= Depletion gilding =

Metallurgy technique

Depletion gilding is a method for producing a layer of nearly pure gold on an object made of gold alloy by removing the other metals from its surface. It is sometimes referred to as a "surface enrichment" process.

==Process==
Most gilding methods are additive: they deposit gold that was not there before onto the surface of an object. By contrast, depletion gilding is a subtractive process whereby material is removed to increase the purity of gold that is already present on an object's surface.

In depletion gilding, other metals are etched away from the surface of an object composed of a gold alloy by the use of acids or salts, often in combination with heat. Since no gold is added, only an object made of an alloy that already contains gold can be depletion gilded.

Depletion gilding relies on the fact that gold is highly resistant to oxidation or corrosion by most common chemicals, whereas many other metals are not. Depletion gilding is most often used to treat alloys of gold with copper or silver. Unlike gold, both copper and silver readily react with a variety of chemicals. For example, nitric acid is effective as an etching agent for both copper and silver. Under the proper circumstances, even ordinary table salt will react with either metal.

The object to be gilded is coated, immersed, or packed in a suitable acid or salt, and usually heated to speed the process. These chemicals then attack the metallic copper and silver in the object's surface, transforming it to various copper and silver compounds. The resulting copper and silver compounds can be removed from the object's surface by a number of processes. Washing, chemical leaching, heating, or even physical absorption by porous materials such as brick dust have all been used historically. Meanwhile, the relatively inert gold is left unaffected. The result is a thin layer of nearly pure gold on the surface of the original object.

There is no well-defined minimum gold content required to successfully depletion gild an object. However, the less gold that is present, the more other material must be etched away to produce the desired surface appearance. In addition, the removal of the other metals usually leaves the surface covered with microscopic voids and pits. This can make the surface soft and "spongy" with a dull or matte appearance. This effect becomes more pronounced as more base metal is removed. For this reason, most depletion gilded objects are burnished to make their surfaces more durable and give them a more attractive polished finish.

Like other gilding processes, depletion gilding provides a way to produce the appearance of pure gold without its disadvantages: its cost and rarity, and its softness and denseness. By producing a layer of gold over a layer of copper or other metal, objects can be made that are lighter, sturdier, and cheaper while still appearing to be nearly pure gold.

==Variations==
The term depletion gilding usually refers to the production of a layer of gold. However, it can also be used to produce a layer that is an alloy of gold and silver, sometimes referred to as electrum. Certain chemicals, such as oxalic acid, attack copper but do not affect either silver or gold. Using such a chemical, it is possible to remove only the copper in an alloy, leaving both silver and the gold behind. Thus, if the original object is composed of copper, silver, and gold, it can be given a gold surface by removing both silver and copper, or an electrum surface by removing only the copper.

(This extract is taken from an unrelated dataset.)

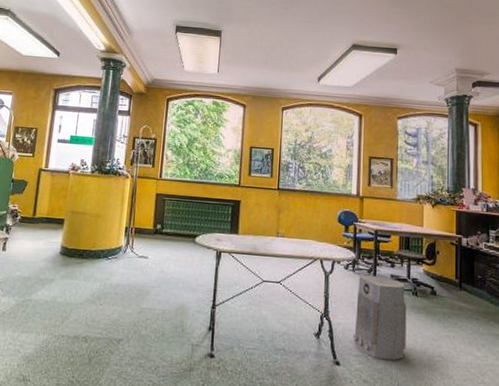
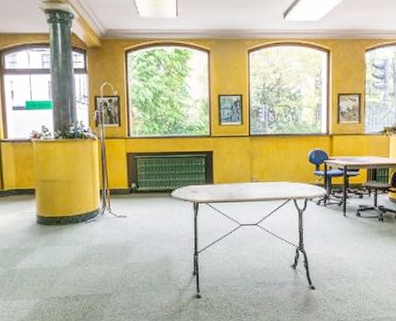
air purifier: present [353,274,407,361] -> none [326,207,374,279]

Likewise, with an appropriate chemical, a layer of nearly pure silver can be produced on an object made of copper and silver. For instance, sterling silver can be depleted—'depletion silvering'—to produce a fine silver surface, perhaps as preamble to application of gold, as in the Keum-boo technique.

However, in the majority of cases depletion gilding is in fact used to produce a gold finish, rather than one of electrum or silver.

==Applications==
Depletion gilding is a decorative process, with no significant industrial applications. It is not widely used in modern times, having been superseded by electroplating. Some individual artisans and small shops continue to practice it.

However, depletion gilding was widely used in antiquity. While it requires skill to execute it well, the process itself is technologically simple, and uses chemicals that were readily available to most ancient civilizations. Some form of depletion gilding has been used by nearly every culture that developed metalworking. The South American Sican culture in particular developed depletion gilding to a high art. Some ancient alloys, such as tumbaga, may have been developed specifically for use in depletion gilding. The technique was not known to be used by Anglo-Saxons until the twenty-first century, when detailed examination with electron microscopes of treasures such as the Staffordshire Hoard revealed its use.